# ENTRIES SUPPLIED
---
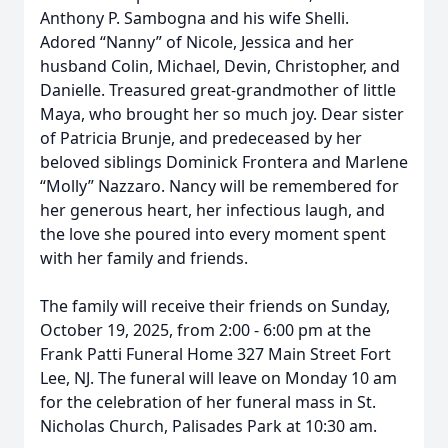
Anthony P. Sambogna and his wife Shelli.
Adored “Nanny” of Nicole, Jessica and her
husband Colin, Michael, Devin, Christopher, and
Danielle. Treasured great-grandmother of little
Maya, who brought her so much joy. Dear sister
of Patricia Brunje, and predeceased by her
beloved siblings Dominick Frontera and Marlene
“Molly” Nazzaro. Nancy will be remembered for
her generous heart, her infectious laugh, and
the love she poured into every moment spent
with her family and friends.
The family will receive their friends on Sunday,
October 19, 2025, from 2:00 - 6:00 pm at the
Frank Patti Funeral Home 327 Main Street Fort
Lee, NJ. The funeral will leave on Monday 10 am
for the celebration of her funeral mass in St.
Nicholas Church, Palisades Park at 10:30 am.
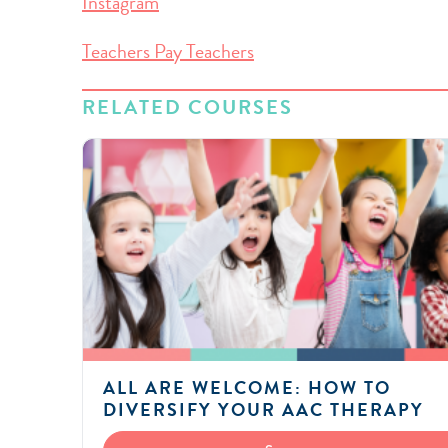
Instagram
Teachers Pay Teachers
RELATED COURSES
ALL ARE WELCOME: HOW TO
DIVERSIFY YOUR AAC THERAPY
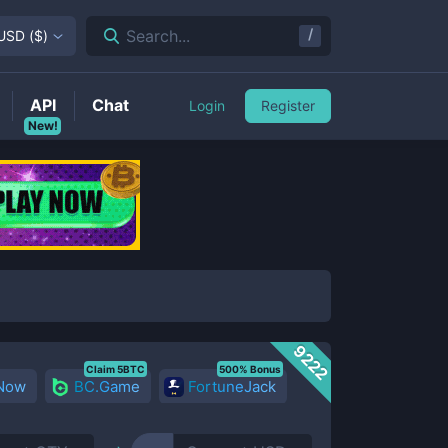
/
Search...
USD
(
$
)
API
Chat
Login
Register
New!
9222
Claim 5BTC
500% Bonus
 Now
BC.Game
FortuneJack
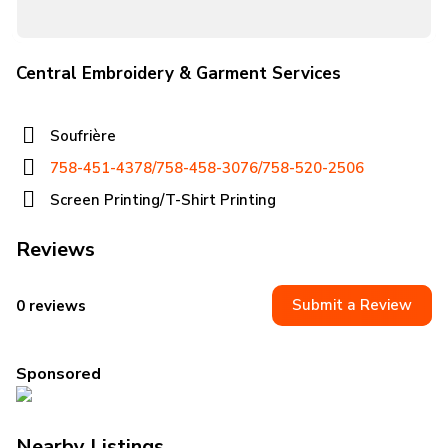
Central Embroidery & Garment Services
Soufrière
758-451-4378/758-458-3076/758-520-2506
Screen Printing/T-Shirt Printing
Reviews
Submit a Review
0 reviews
Sponsored
Nearby Listings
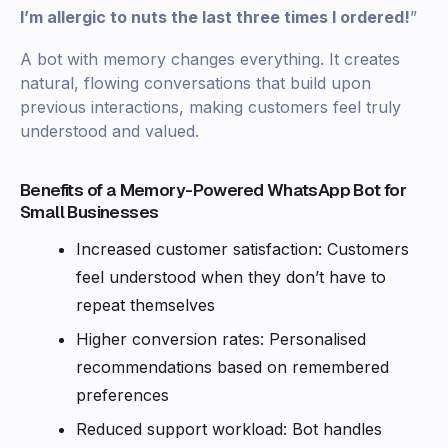
I’m allergic to nuts the last three times I ordered!
”
A bot with memory changes everything. It creates
natural, flowing conversations that build upon
previous interactions, making customers feel truly
understood and valued.
Benefits of a Memory-Powered WhatsApp Bot for
Small Businesses
Increased customer satisfaction: Customers
feel understood when they don’t have to
repeat themselves
Higher conversion rates: Personalised
recommendations based on remembered
preferences
Reduced support workload: Bot handles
---
# EXERCISE
Can you write out the text from all the data above again, replacing "Nearby Listings" with "Local Listings", keeping everything else the same and leaving out the pictures?

# WORKED SOLUTION
Anthony P. Sambogna and his wife Shelli.
Adored “Nanny” of Nicole, Jessica and her
husband Colin, Michael, Devin, Christopher, and
Danielle. Treasured great-grandmother of little
Maya, who brought her so much joy. Dear sister
of Patricia Brunje, and predeceased by her
beloved siblings Dominick Frontera and Marlene
“Molly” Nazzaro. Nancy will be remembered for
her generous heart, her infectious laugh, and
the love she poured into every moment spent
with her family and friends.
The family will receive their friends on Sunday,
October 19, 2025, from 2:00 - 6:00 pm at the
Frank Patti Funeral Home 327 Main Street Fort
Lee, NJ. The funeral will leave on Monday 10 am
for the celebration of her funeral mass in St.
Nicholas Church, Palisades Park at 10:30 am.
Instagram
Teachers Pay Teachers
RELATED COURSES
ALL ARE WELCOME: HOW TO
DIVERSIFY YOUR AAC THERAPY
/
Search...
USD
(
$
)
API
Chat
Login
Register
New!
9222
Claim 5BTC
500% Bonus
 Now
BC.Game
FortuneJack
Central Embroidery & Garment Services
Soufrière
758-451-4378/758-458-3076/758-520-2506
Screen Printing/T-Shirt Printing
Reviews
Submit a Review
0 reviews
Sponsored
Local Listings
I’m allergic to nuts the last three times I ordered!
”
A bot with memory changes everything. It creates
natural, flowing conversations that build upon
previous interactions, making customers feel truly
understood and valued.
Benefits of a Memory-Powered WhatsApp Bot for
Small Businesses
Increased customer satisfaction: Customers
feel understood when they don’t have to
repeat themselves
Higher conversion rates: Personalised
recommendations based on remembered
preferences
Reduced support workload: Bot handles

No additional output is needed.